> **TASK DESCRIPTION**: Copy every line of the records below word for word, keeping their order and leaving nothing out.

*** Block opens ***

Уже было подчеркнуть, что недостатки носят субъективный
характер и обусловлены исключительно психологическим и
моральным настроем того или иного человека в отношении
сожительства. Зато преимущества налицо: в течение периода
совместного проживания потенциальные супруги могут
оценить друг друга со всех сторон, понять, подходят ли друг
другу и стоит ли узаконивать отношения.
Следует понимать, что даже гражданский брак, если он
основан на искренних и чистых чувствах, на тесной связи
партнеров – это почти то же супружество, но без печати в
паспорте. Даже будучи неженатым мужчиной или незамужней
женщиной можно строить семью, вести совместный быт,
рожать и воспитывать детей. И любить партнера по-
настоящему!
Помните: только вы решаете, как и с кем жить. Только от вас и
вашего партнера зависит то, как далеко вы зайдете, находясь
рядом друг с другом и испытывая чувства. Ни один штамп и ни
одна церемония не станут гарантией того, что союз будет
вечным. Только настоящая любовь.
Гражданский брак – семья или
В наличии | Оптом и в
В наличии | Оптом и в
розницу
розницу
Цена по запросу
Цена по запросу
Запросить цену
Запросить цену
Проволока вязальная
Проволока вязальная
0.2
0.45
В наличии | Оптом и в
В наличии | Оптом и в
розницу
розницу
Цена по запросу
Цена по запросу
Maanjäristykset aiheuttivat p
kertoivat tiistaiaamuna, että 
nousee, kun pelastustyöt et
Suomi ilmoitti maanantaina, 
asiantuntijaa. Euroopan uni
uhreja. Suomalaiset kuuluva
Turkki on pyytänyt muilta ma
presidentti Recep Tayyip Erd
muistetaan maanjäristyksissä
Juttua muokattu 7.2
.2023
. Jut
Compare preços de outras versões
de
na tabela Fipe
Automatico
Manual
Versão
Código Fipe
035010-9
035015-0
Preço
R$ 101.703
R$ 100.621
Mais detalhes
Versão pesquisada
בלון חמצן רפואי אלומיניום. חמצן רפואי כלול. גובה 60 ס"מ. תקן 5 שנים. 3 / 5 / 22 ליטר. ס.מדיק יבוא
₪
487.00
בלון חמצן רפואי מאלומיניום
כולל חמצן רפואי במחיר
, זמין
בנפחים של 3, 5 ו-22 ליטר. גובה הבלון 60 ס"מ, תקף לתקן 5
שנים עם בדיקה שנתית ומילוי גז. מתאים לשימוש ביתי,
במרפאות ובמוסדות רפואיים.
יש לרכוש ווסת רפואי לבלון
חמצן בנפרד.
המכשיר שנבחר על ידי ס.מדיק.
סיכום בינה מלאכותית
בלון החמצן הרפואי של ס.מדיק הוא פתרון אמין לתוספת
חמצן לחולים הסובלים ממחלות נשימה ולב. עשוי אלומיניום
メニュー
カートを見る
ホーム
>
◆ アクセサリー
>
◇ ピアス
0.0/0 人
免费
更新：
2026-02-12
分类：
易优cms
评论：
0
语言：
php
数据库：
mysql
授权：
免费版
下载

*** Block closes ***

> **YOUR SOLUTION**:
Уже было подчеркнуть, что недостатки носят субъективный
характер и обусловлены исключительно психологическим и
моральным настроем того или иного человека в отношении
сожительства. Зато преимущества налицо: в течение периода
совместного проживания потенциальные супруги могут
оценить друг друга со всех сторон, понять, подходят ли друг
другу и стоит ли узаконивать отношения.
Следует понимать, что даже гражданский брак, если он
основан на искренних и чистых чувствах, на тесной связи
партнеров – это почти то же супружество, но без печати в
паспорте. Даже будучи неженатым мужчиной или незамужней
женщиной можно строить семью, вести совместный быт,
рожать и воспитывать детей. И любить партнера по-
настоящему!
Помните: только вы решаете, как и с кем жить. Только от вас и
вашего партнера зависит то, как далеко вы зайдете, находясь
рядом друг с другом и испытывая чувства. Ни один штамп и ни
одна церемония не станут гарантией того, что союз будет
вечным. Только настоящая любовь.
Гражданский брак – семья или
В наличии | Оптом и в
В наличии | Оптом и в
розницу
розницу
Цена по запросу
Цена по запросу
Запросить цену
Запросить цену
Проволока вязальная
Проволока вязальная
0.2
0.45
В наличии | Оптом и в
В наличии | Оптом и в
розницу
розницу
Цена по запросу
Цена по запросу
Maanjäristykset aiheuttivat p
kertoivat tiistaiaamuna, että 
nousee, kun pelastustyöt et
Suomi ilmoitti maanantaina, 
asiantuntijaa. Euroopan uni
uhreja. Suomalaiset kuuluva
Turkki on pyytänyt muilta ma
presidentti Recep Tayyip Erd
muistetaan maanjäristyksissä
Juttua muokattu 7.2
.2023
. Jut
Compare preços de outras versões
de
na tabela Fipe
Automatico
Manual
Versão
Código Fipe
035010-9
035015-0
Preço
R$ 101.703
R$ 100.621
Mais detalhes
Versão pesquisada
בלון חמצן רפואי אלומיניום. חמצן רפואי כלול. גובה 60 ס"מ. תקן 5 שנים. 3 / 5 / 22 ליטר. ס.מדיק יבוא
₪
487.00
בלון חמצן רפואי מאלומיניום
כולל חמצן רפואי במחיר
, זמין
בנפחים של 3, 5 ו-22 ליטר. גובה הבלון 60 ס"מ, תקף לתקן 5
שנים עם בדיקה שנתית ומילוי גז. מתאים לשימוש ביתי,
במרפאות ובמוסדות רפואיים.
יש לרכוש ווסת רפואי לבלון
חמצן בנפרד.
המכשיר שנבחר על ידי ס.מדיק.
סיכום בינה מלאכותית
בלון החמצן הרפואי של ס.מדיק הוא פתרון אמין לתוספת
חמצן לחולים הסובלים ממחלות נשימה ולב. עשוי אלומיניום
メニュー
カートを見る
ホーム
>
◆ アクセサリー
>
◇ ピアス
0.0/0 人
免费
更新：
2026-02-12
分类：
易优cms
评论：
0
语言：
php
数据库：
mysql
授权：
免费版
下载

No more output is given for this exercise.